━━ Texto del documento ━━
Architecture flujo of BCD_EX3 is
begin
BCD_3<= "0011" when (BCD="0000")else--0
        "0100" when (BCD="0001")else--1
        "0101" when (BCD="0010")else--2
        "0110" when (BCD="0011")else--3
        "0111" when (BCD="0100")else--4
        "1000" when (BCD="0101")else--5
        "1001" when (BCD="0110")else--6
        "1010" when (BCD="0111")else--7
        "1011" when (BCD="1000")else--8
        "1100" when (BCD="1001")else--9
        "0000000"  ;
end flujo;


----------



## Earl

Pero en el display estarias viendo como es que va avanzando el contador solo cuando env_data='1' no? es necesario tambien pausar esa serie de datos cuando env_data='1'



		Código:
	

Library ieee;
use ieee.std_logic_1164.all;
use ieee.std_logic_unsigned.all;

Entity dado is
    port
    (
    clk_50, env_data: in std_logic;--al cristal de 50MHZ y env data es el boton
    salida7s: out std_logic_vector(6 downto 0)
    );
end dado;

Architecture special of dado is
   signal conteo: std_logic_vector(2 downto 0);
   signal conteo_deco: std_logic_vector(6 downto 0);
      begin
        process(clk_50)
            begin
            if(clk_50' event and clk_50='1')then
               [COLOR="Red"]if (env_data='0') then
                  conteo<=conteo+'1';
               elsif (env_data='1') then
                  conteo<=conteo;
               end if;[/COLOR]
                if(conteo="110")then
                conteo<="001";
                end if;
            end if;    
        end process;    
    conteo_deco <=
        "0110000" when (conteo="001")else--1
        "1101101" when (conteo="010")else--2
        "1111001" when (conteo="011")else--3
        "0110011" when (conteo="100")else--4
        "1011011" when (conteo="101")else--5
        "1011111" when (conteo="110")else--6
        "0000000"  ;
    
    salida7s <= conteo_deco when (env_data='1') else
    "ZZZZZZZ";    
end special;


----------



## jaimepsantos

tienes razon asi veriamos un numero cambviante mientras se presiona el env_data asi paramos la cuenta y se muestra un numero fijo en el display


----------



## jaimepsantos

disculpa fue un error solo cambia esos "0000000" por "0000" con eso estaria funcionando:


----------



## dmedina84

ok...muchas gracias por responder.... lo probaré.


----------



## SLIM00ING

gracias colegas pero yo estuve haciendolo mediante makina de moore con mapas k, tabla de exitacion y me falta solo es el eskematico para convertirlo en bloke en xilinx asi q si me pueden ayudar nuevamente se los agradezco gracias


----------



## ituarte

Hola tengo que hacer en la spartan 3E un circuito de detección de flanco descendente podeis ayudarme?? no se ni por donde empeza.
━━━
━━ Extractos de datos ━━
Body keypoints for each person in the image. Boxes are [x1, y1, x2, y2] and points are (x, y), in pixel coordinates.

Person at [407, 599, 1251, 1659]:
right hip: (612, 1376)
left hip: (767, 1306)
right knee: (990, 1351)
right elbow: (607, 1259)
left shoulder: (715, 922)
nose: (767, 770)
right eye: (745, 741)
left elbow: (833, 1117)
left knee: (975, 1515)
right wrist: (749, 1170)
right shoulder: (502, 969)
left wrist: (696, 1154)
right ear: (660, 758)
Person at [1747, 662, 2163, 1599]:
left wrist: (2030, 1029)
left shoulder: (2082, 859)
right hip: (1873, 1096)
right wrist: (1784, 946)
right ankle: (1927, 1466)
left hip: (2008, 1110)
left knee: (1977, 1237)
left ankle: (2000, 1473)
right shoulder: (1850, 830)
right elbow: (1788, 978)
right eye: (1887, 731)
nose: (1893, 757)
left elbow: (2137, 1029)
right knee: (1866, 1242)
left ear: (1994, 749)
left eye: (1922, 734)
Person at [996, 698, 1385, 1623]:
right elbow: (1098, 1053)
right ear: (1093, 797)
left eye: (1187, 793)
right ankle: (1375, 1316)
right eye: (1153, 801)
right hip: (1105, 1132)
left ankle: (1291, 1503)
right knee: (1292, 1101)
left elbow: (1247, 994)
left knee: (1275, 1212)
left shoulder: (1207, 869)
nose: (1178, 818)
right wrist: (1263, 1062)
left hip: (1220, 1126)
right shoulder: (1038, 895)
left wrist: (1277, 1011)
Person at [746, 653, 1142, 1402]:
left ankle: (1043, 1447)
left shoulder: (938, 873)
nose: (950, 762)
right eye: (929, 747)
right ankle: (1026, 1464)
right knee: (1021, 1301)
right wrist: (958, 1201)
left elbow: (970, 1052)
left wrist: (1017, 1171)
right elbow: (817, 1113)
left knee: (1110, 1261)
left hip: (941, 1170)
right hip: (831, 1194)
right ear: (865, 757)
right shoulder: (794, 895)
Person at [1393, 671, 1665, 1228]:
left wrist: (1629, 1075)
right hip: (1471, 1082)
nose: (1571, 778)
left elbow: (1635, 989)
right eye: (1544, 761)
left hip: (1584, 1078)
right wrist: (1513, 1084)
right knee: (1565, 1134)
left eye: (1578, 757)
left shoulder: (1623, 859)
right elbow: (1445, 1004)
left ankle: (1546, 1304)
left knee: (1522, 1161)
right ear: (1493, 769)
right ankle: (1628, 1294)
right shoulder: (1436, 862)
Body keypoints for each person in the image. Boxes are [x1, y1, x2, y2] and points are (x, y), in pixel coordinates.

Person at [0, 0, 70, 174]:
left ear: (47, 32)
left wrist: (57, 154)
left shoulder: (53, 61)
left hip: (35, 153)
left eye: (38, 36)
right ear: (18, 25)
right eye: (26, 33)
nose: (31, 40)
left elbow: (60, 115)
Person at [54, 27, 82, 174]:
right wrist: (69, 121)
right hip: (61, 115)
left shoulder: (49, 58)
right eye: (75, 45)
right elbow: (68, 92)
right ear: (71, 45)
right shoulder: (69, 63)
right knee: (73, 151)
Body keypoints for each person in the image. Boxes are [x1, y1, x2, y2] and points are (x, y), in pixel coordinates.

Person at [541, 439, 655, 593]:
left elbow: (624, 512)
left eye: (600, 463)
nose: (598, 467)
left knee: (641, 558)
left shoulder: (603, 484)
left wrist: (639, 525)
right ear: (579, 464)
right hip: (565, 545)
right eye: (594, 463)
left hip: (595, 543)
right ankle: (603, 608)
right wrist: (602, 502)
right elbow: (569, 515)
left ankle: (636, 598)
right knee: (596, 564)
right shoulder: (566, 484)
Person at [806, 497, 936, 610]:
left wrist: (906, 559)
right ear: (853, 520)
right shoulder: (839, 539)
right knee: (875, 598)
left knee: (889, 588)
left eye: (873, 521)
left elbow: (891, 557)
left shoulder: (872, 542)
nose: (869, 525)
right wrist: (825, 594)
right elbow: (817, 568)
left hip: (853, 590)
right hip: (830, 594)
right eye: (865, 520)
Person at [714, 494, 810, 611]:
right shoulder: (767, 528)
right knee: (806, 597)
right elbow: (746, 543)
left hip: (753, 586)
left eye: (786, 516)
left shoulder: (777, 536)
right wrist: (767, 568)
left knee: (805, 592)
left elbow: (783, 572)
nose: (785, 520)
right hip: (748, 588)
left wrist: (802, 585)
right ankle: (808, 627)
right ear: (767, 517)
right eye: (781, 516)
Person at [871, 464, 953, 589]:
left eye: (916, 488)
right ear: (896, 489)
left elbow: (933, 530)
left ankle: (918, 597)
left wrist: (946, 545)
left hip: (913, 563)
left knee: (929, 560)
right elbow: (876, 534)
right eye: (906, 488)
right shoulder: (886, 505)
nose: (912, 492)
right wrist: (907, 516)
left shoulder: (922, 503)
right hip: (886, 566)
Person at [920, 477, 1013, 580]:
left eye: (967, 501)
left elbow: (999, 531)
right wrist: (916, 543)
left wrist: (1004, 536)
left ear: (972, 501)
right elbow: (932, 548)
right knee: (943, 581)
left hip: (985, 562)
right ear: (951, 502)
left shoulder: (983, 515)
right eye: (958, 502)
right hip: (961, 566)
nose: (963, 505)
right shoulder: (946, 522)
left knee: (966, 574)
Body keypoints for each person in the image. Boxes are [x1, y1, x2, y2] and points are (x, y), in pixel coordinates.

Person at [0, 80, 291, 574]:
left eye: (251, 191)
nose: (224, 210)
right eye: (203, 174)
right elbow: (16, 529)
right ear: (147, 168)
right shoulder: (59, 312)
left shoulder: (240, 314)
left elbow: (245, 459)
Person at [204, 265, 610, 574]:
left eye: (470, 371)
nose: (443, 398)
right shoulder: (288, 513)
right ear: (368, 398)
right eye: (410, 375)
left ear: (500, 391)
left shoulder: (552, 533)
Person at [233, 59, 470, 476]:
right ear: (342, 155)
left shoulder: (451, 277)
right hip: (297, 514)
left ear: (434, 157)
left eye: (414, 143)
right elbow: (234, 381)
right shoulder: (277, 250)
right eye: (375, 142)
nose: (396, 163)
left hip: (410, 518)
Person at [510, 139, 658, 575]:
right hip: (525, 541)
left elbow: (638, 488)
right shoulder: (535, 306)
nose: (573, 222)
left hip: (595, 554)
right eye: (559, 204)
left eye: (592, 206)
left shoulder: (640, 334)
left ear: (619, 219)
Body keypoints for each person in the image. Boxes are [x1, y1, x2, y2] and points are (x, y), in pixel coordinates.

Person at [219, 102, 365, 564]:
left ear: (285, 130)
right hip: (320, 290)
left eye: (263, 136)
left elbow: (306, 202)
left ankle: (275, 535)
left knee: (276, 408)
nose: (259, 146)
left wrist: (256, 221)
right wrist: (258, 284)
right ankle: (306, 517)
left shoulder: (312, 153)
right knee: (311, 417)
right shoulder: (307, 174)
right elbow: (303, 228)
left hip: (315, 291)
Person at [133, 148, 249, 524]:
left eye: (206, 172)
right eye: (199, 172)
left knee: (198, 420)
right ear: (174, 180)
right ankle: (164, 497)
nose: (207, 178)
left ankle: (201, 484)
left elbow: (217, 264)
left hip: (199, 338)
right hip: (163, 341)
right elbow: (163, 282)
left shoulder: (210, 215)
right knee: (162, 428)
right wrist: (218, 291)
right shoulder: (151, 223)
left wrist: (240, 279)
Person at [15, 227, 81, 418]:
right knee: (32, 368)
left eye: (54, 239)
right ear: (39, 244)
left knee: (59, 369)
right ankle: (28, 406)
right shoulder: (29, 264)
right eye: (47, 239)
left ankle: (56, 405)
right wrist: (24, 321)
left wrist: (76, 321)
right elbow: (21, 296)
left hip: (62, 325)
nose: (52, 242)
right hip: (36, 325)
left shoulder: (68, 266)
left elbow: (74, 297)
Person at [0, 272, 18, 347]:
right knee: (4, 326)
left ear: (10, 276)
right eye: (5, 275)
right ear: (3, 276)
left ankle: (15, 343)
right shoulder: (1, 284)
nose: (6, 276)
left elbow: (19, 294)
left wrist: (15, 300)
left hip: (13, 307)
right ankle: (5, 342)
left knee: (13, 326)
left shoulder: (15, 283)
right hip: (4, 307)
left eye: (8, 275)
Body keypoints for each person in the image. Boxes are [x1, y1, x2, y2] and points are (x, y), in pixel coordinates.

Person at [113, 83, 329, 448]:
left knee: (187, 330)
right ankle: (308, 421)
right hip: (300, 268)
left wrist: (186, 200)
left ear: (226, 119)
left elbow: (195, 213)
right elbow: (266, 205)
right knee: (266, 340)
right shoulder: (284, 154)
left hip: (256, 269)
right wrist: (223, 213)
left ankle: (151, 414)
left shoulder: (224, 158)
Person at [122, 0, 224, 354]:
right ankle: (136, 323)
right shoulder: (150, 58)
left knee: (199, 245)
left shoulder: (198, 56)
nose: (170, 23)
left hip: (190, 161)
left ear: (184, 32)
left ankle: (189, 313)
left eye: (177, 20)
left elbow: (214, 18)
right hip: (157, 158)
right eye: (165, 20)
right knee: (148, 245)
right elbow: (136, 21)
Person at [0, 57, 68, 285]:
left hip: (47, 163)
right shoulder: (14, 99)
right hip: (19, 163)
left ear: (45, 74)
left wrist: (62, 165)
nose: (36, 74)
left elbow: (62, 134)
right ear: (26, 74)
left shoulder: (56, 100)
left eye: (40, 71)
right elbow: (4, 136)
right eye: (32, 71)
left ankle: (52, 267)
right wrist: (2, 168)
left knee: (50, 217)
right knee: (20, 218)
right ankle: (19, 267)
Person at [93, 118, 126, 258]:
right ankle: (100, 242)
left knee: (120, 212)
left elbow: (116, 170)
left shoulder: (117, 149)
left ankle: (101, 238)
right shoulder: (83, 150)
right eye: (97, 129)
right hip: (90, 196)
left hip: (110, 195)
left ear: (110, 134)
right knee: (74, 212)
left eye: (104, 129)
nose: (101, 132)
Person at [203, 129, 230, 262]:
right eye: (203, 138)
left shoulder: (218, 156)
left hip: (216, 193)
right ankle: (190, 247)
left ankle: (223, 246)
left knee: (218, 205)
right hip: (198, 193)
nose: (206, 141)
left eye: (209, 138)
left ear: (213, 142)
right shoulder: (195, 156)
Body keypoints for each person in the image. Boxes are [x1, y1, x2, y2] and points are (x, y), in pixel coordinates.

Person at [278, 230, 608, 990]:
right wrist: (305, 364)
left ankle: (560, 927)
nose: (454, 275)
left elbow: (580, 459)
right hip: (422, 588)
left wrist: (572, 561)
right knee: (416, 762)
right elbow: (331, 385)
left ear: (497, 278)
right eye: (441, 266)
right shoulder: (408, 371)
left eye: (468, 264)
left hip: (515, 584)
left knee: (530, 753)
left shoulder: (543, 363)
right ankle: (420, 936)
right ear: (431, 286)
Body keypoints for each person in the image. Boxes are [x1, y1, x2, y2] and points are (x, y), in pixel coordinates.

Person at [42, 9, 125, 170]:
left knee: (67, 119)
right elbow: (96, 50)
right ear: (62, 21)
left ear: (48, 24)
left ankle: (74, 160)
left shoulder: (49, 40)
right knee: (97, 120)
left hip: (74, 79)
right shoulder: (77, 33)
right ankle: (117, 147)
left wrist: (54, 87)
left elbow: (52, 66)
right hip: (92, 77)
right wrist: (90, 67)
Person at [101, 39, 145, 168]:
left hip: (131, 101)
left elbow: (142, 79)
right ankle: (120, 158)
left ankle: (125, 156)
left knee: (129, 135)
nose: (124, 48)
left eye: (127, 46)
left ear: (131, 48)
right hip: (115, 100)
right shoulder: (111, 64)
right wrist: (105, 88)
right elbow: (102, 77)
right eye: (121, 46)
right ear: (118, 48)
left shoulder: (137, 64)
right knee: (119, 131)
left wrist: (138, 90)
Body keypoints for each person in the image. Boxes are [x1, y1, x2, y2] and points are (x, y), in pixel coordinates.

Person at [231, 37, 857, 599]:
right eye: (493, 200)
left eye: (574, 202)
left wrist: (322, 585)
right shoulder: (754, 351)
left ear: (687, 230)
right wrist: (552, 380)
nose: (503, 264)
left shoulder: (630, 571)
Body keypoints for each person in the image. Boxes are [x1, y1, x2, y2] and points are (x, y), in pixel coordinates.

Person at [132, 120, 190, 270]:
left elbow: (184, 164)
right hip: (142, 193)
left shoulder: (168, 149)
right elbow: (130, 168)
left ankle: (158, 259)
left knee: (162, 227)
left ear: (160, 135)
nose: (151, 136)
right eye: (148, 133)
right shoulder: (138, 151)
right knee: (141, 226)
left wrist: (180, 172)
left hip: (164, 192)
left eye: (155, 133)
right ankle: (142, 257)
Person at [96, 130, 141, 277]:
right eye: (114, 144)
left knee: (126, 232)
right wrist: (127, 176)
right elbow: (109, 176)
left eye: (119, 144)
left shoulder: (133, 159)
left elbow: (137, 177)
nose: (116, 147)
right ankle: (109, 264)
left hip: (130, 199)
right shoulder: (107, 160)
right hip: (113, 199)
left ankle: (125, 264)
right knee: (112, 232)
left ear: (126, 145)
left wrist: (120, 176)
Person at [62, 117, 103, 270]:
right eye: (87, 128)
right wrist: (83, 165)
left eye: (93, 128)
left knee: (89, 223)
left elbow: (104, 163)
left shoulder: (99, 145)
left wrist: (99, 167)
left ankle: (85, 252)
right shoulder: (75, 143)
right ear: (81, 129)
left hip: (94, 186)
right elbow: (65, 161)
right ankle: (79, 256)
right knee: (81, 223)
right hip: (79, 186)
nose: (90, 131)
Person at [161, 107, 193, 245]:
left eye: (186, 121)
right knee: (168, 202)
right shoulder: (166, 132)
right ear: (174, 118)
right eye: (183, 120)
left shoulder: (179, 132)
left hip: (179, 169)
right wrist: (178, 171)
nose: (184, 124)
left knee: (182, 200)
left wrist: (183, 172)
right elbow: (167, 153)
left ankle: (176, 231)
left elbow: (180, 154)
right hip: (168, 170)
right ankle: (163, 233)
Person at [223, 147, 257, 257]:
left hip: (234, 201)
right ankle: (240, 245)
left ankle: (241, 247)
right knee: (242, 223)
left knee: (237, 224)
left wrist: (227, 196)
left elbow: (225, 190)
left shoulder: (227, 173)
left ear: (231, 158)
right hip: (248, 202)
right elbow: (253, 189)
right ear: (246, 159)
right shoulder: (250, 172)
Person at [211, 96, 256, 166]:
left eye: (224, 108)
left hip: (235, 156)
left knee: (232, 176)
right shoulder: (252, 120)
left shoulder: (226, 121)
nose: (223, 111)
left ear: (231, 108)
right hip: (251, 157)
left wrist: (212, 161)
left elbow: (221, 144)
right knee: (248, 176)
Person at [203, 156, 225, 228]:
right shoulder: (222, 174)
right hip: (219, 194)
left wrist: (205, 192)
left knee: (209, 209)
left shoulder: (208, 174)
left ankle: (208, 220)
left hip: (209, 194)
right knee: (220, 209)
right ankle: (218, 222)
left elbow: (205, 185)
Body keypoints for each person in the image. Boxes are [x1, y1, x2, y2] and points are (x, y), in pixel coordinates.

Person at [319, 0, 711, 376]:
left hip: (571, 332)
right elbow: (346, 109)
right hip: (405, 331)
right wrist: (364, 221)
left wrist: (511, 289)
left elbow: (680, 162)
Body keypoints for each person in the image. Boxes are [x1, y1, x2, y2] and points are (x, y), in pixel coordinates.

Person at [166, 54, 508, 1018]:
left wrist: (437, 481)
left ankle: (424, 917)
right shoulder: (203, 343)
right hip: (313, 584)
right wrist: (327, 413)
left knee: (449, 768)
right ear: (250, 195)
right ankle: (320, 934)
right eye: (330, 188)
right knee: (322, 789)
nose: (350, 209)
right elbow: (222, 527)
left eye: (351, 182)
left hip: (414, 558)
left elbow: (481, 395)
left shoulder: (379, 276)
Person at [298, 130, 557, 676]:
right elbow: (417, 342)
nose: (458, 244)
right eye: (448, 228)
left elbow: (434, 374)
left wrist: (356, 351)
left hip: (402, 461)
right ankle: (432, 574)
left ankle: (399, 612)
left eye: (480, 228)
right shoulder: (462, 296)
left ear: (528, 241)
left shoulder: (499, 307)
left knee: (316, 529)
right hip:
━━━
**Lista de actividades**
1. Según el hilo del foro, ¿en qué placa tiene que hacer ituarte un circuito de detección de flanco descendente?
2. Duplica sin cambios el fragmento del hilo del foro que empieza en las palabras "Architecture special of" y termina después de las palabras "process(clk_50)".
3. Retoma el hilo del foro sobre VHDL y continúalo a partir del punto en que se detiene.
Los datos no tienen relación con el hilo del foro.

**Lista de respuestas**
1. En la Spartan 3E.

2.
Architecture special of dado is
   signal conteo: std_logic_vector(2 downto 0);
   signal conteo_deco: std_logic_vector(6 downto 0);
      begin
        process(clk_50)

3.
gracias y un saludo


----------



## dmedina84

Buenas tardes, quisiera que porfavor me ayudaran:

Necesito varios ejemplos de programación en lenguaje VHDL para Registros *Lifo Lilo, Filo Fifo* (_Desplazamiento a derecha o izquierda_).... agradezco de antemano la ayuda... *Muchas gracias*...


----------



## jaimepsantos

ituarte dijo:


> Hola tengo que hacer en la spartan 3E un circuito de detección de flanco descendente podeis ayudarme?? no se ni por donde empeza.
> 
> gracias y un saludo



Hola que tal te dejo esto es un FF tipo d  de 8 bits utilizando flanco de bajada:



		Código:
	

Library ieee;
use ieee.std_logic_1164.all;

entity FFD_8 is
port(
    oe,clk : in std_logic;
    data_in : in std_logic_vector (7 downto 0);
    data_out: out std_logic_vector (7 downto 0)
    );
end FFD_8;

Architecture func of FFD_8 is
begin
    process(clk,oe)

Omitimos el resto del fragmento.